Cut a piece of heavy duty aluminum foil that when folded in half is big enough to cover the turkeys breast. Lay this onto the breast, shiny side up, and mold it into a breastplate (i.e., a triangular sheath that covers the breast meat completely). Remove it, lube the underside with nonstick vegetable oil spray, and set aside.
Now rub a quarter of a stick of butter between your hands until your digits are liberally lubed (if this is just to icky for you, use disposable gloved). Rub the butter into the turkey as if you were a masseuse on a mission.
You'll probably need to re-butter your hands a couple of time in order to get a nice, even coating. When you are done massaging, ditch the remaining butter and the gloved.
Time to get the bird in the box. Since the first segment of this thermal trip is about browning the breast, I go neck end first and neck up. Set your oven timer for half an hour. When it dings, check the breast. It should be nicely browned - if not comma return the turkey to the over and cook another ten minutes. Then remove the bird and apply the breastplate. This will help reflect heat and slow the cooking of the breast meat. That way, by the time the white meat hits the target temp of 161 degrees, the dark meat should be around 180 degrees, which is ideal.
Last but not least, insert your thermometers probe directly into the foil into the deepest part of the breast. Yes, most turkeys come with thermometers installed, but since they are made to pop up at 180 degrees, they're tragically late to the party. Probe thermometers feature, well, a probe that connects to a digital base via a couple feet of insulated wire. The base has a magnet on it so that it can be placed on the outside of the oven while the turkey cooks. Most models also feature an alarm that can be set to go off at the temperature of your choice.
Reduce the oven temperature to 350 degrees and return the turkey to the oven, breastplate armor securely in place. Set your probe thermometer to go off at 161 degrees (yes, I know that the instant kill temperature for salmonella is 165 degrees, but the temperature will continue to rise inside the bird for several minutes after you take it out of the oven). If you leave the oven door closed, an 18 pounder should hit the thermal finish line 2 to 2 1/2 hours after the oven temperature has been reduced. That means no basting! Basting is evil. Basting does nothing for the meat. Why? Skin. Skin is designed to keep stuff out of the bird. So, basting just lets heat out of the oven. That means the turkey will take longer to cook.

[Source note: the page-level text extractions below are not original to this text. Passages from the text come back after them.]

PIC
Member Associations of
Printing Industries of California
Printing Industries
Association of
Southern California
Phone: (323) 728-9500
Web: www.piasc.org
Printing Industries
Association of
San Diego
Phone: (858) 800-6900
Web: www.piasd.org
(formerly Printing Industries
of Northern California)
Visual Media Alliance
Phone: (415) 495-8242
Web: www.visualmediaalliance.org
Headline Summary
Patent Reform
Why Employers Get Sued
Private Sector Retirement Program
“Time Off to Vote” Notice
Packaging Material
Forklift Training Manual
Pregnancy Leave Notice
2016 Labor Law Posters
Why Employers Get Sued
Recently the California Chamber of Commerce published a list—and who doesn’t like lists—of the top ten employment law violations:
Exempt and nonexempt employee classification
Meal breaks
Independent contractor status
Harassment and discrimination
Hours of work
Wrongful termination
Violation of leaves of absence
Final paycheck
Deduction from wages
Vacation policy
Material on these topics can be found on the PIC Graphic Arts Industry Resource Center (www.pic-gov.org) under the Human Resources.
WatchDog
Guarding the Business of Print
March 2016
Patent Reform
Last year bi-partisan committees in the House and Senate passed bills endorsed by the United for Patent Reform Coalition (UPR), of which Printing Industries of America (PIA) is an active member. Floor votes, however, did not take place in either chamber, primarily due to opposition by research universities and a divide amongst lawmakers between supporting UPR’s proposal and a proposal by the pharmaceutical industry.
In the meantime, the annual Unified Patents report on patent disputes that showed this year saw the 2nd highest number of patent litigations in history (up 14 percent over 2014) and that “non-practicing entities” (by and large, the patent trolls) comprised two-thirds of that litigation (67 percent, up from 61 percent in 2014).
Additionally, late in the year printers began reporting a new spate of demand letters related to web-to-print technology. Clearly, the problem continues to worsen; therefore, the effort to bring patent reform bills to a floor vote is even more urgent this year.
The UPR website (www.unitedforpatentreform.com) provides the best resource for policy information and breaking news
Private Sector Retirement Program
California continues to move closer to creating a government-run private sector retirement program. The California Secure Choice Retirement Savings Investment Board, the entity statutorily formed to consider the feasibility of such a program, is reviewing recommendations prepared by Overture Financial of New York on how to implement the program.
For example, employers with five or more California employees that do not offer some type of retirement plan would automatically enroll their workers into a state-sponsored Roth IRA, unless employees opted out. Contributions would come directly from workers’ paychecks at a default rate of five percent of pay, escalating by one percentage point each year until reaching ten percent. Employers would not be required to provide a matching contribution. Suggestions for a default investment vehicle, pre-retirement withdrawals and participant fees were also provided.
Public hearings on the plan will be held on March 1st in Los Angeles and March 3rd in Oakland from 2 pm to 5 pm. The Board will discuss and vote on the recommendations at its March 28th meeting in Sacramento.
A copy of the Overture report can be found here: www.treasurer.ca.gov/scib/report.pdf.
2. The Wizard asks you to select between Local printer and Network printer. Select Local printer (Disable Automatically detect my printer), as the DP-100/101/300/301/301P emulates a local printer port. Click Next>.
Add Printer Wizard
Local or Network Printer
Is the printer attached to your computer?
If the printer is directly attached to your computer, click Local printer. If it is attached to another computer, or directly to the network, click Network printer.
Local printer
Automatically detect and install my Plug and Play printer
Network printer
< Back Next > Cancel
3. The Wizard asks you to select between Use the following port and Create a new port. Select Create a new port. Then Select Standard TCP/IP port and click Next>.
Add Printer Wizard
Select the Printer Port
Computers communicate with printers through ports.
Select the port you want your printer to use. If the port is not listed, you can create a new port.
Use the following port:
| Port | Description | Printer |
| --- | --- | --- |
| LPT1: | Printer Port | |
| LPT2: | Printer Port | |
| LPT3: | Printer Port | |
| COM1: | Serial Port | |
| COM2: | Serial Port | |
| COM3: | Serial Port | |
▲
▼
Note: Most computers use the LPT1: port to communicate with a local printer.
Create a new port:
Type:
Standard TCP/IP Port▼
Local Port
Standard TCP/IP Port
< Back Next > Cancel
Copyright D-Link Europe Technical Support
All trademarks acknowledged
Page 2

Once 161 degrees has been attained in the breast (and 180 degrees in the thigh) take the bird out of the oven and give it a rest. No matter what you do, do not skip this step. If you slice up that bird straight from the oven, all that juice you worked so hard to get into it will run out all over the platter, lost forever. So cover with aluminum, foil or the lid from your kettle grill and wait for half an hour.
When carving time arrives, first be sure to wow the assembled appetites with the whole bird before breaking it down. I like to create thick slices by removing the breast meat in two lobes, then cutting across the grain.
The only downside to roasting a brined bird is that the pan drippings may be too salty for gravy making. You can usually get around that by mixing the drippings with 1 Cup water, 1 Cup chicken broth and a cornstarch slurry. Or you can look at it this way: the turkey will be so tender that you won't need gravy. Some fresh cranberry sauce would be nice indeed. Besides tasting great on Turkey Day, the bird will still be loaded with moist flavor the next day. And let's face it, in the end, isn't it all about the sandwiches?